Ada rasa yang tak terjelaskan. Meluap, membanjiri isi kepala. Tapi sayangnya, semakin ingin aku kuras ia agar keluar. Semakin meluaplah ia. Aku merasa terlampau bodoh sekarang. Bahkan untuk sekadar menjaga hati.

Ternyata wanita yang mereka bilang kerudungnya labuh ini terlampau lemah. Aku jadi bercermin, berkali-kali membujuk hatiku untuk tetap sendiri. Tetap berkutat dengan dunia yang telah aku ciptakan. Berkeliling dengan rute yang itu-itu saja. Seharusnya aku tetap di tempat. Bukan mencoba keluar dari apa yang telah aku lukis.

Aku tak perlu dunia baru, harusnya aku sendiri. Harusnya aku tak mengenal apa itu rasa. Harusnya aku tak banyak bermimpi. Harusnya aku tak perlu mencoba mengasihi, harusnya aku tak peduli. Dan seharusnya, aku memang tak pernah bersosialisasi.

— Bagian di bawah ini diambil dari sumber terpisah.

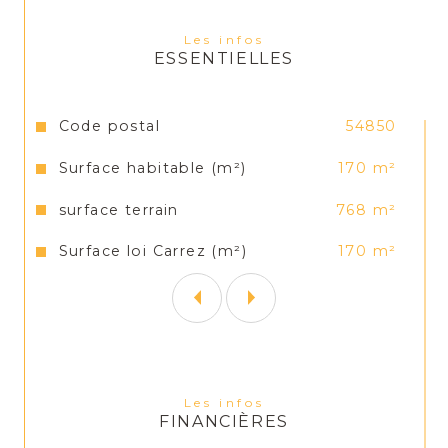
Les infos
ESSENTIELLES
Les informations sur les risques auxquels ce bien est 
exposé sont disponibles sur le site 
Géorisques
Caractéristiques
Valeurs
Code postal
54850
Surface habitable (m²)
170 m²
surface terrain
768 m²
Surface loi Carrez (m²)
170 m²
Les infos
FINANCIÈRES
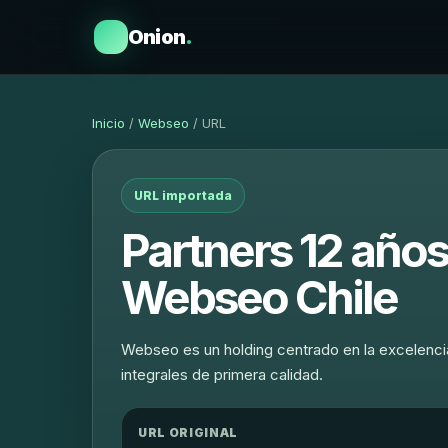
Onion
.
Inicio
/
Webseo
/ URL
URL importada
Partners 12 años
Webseo Chile
Webseo es un holding centrado en la excelencia
integrales de primera calidad.
URL ORIGINAL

Rasa itu menyakitkan, meski singkat. Rasanya semua jelas. Aku tahu sekarang, mengapa sebaiknya aku diam. Mengapa sebaiknya aku dianggap tak punya teman, atau bakan aku dianggap tak normal. Karena kamu tahu? Mencoba mengasihi orang yang justru mengasihi orang lain rasanya menyesakkan.

Aku tak perlu berputar dua kali untuk mengerti keadaan. Sepertinya, aku tercipta untuk menciptakan duniaku sendiri. Bukan ikut dengan dunia yang orang lain ciptakan.

Aku berbeda, dan akan tetap dianggap berbeda. Bagaimapun, mencoba untuk sama mati-matian pun. Aku adalah apa yang tak diharapkan.

Allahku, sekian lama saya menutup diri. Menutup hati pada rasa-rasa yang entahlah. Sekian lama saya mencoba asik dengan dunia yang saya ciptakan. Namun kenapa Kau biarkan saya keluar sejengkal? Lalu inilah hasilnya. Perasaan bodoh yang sekarang menjadi bayang-bayang saya.

Satu hal yang saya sadari sekarang,Allah.

Saya memang tak sebaik apa yang orang lain katakan.

Tuesday, March 17, 2015

Izinkan Saya Bertanya, Tuhan

Tuhan, saya ingin bertanya kenapa.

Kenapa saya tercipta dengan separuh hati yang lemah. Dengan separuh hati yang mudah dibawa pergi, juga separuh perasaan yang mudah saya titipkan?

Kenapa saya begitu mahir mengalah sedang rasanya banyak orang yang tak menghiraukan kenapa saya mengalah. Saya seperti tercipta dari separuh hati yang memang sudah retak, yang dengan sedikit sentuhan saja semuanya berantakan begitu saja.

Tuhan, saya jarang bertanya seperti ini. Kali ini pertanyaan itu boleh jadi dipuncaknya. Mereka lelah begitu saja menggantung di ujung tiang pikiran saya. Mereka hendak jatuh namun tak mampu, terbang apalagi. Mereka—pertanyaan itu—beranak pinak di tempat.

Tuhan, bolehkan kiranya Kau memberikan jawaban?

Separuh hati saya yang saya titipkan, juga dengan separuh lengkung bibir saya yang saya percayakan. Rasanya menjadi begitu hambar ketika saya seorang diri. Kenapa saya cepat merasa kebahagiaan cepat hilang dari hidup saya?

Saya tahu, ini hanya sementara. Tapi menyakitkan. Saya sudah terbiasa bercampur tawa tiap hari. Dan jika mereka tak ada kenapa rasanya saya terjatuh?

Itu pertanyaan pertama saya, kenapa saya seolah menggantungkan bahagia pada mereka sedangkan mereka sebaliknya?